Quiz items based on charts
>>
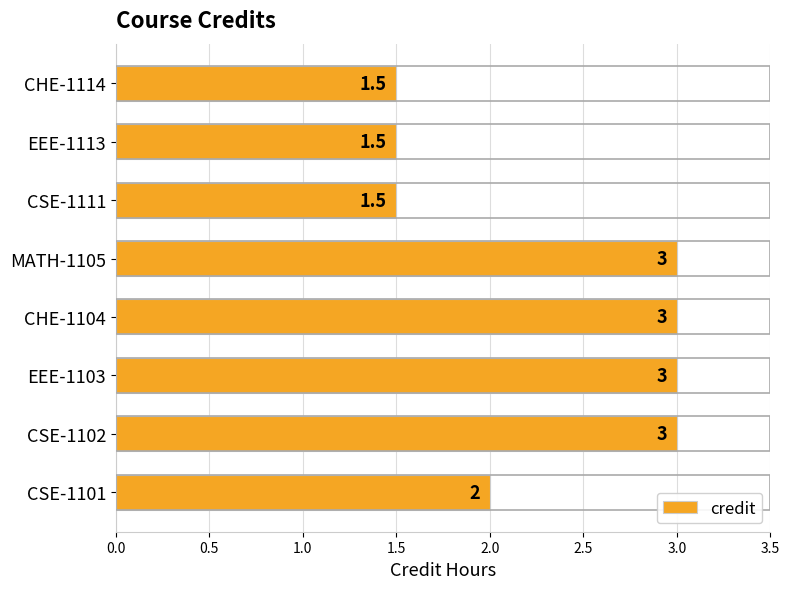

How many data points are less than 3?

4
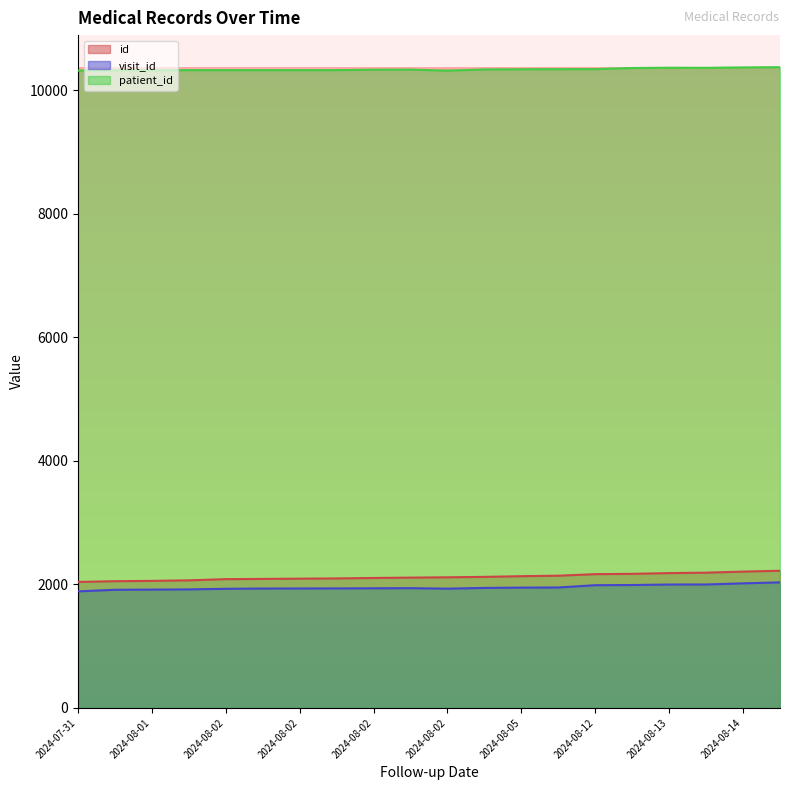

Which series has the largest total across all categories?

patient_id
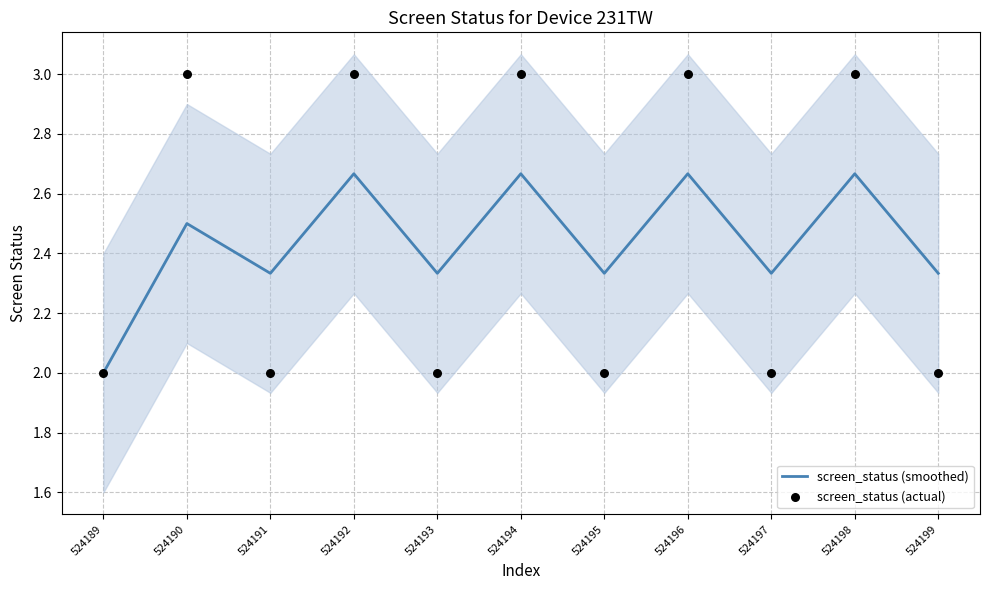

What are all the series names shown in the legend?

screen_status (smoothed), screen_status (actual)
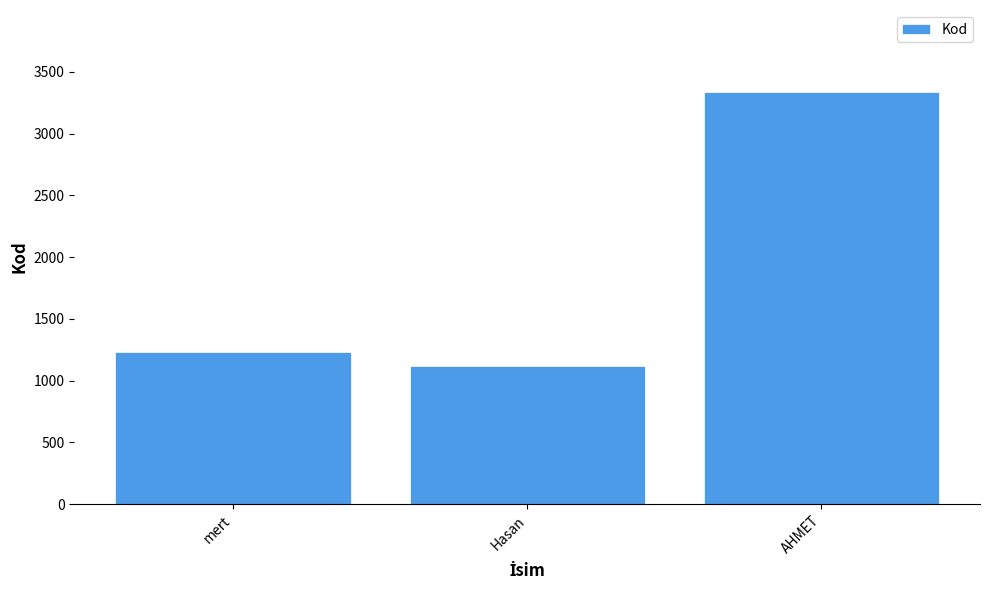

List the labels in order of value, smallest first.

Hasan, mert, AHMET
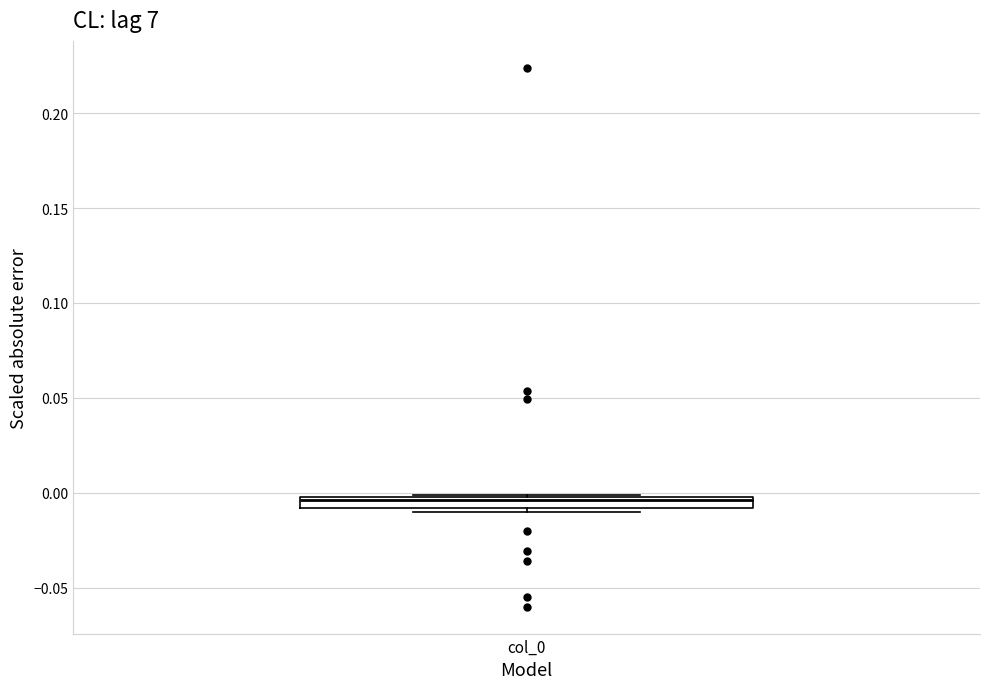

Where is the upper edge of the box for col_0 on the y-axis? The values are not printed on the chart, so give them approximately, as read against the axis.

0.000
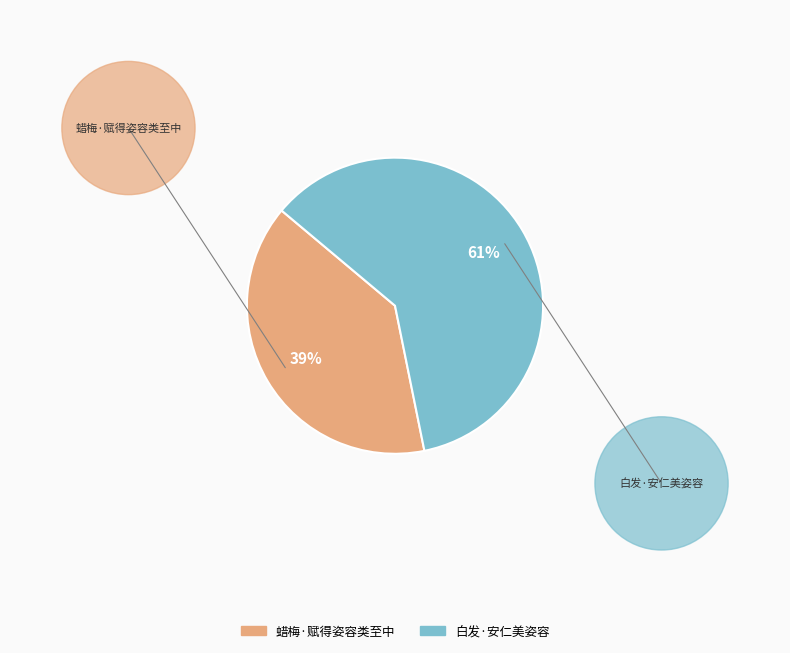

Which has a higher value, 蜡梅·赋得姿容类至中 or 白发·安仁美姿容?

白发·安仁美姿容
<<
| Exercise objective |
Print all of the material above word for word, omitting the pictures.

| Result of the exercise |
How many data points are less than 3?

4

Which series has the largest total across all categories?

patient_id

What are all the series names shown in the legend?

screen_status (smoothed), screen_status (actual)

List the labels in order of value, smallest first.

Hasan, mert, AHMET

Where is the upper edge of the box for col_0 on the y-axis? The values are not printed on the chart, so give them approximately, as read against the axis.

0.000

Which has a higher value, 蜡梅·赋得姿容类至中 or 白发·安仁美姿容?

白发·安仁美姿容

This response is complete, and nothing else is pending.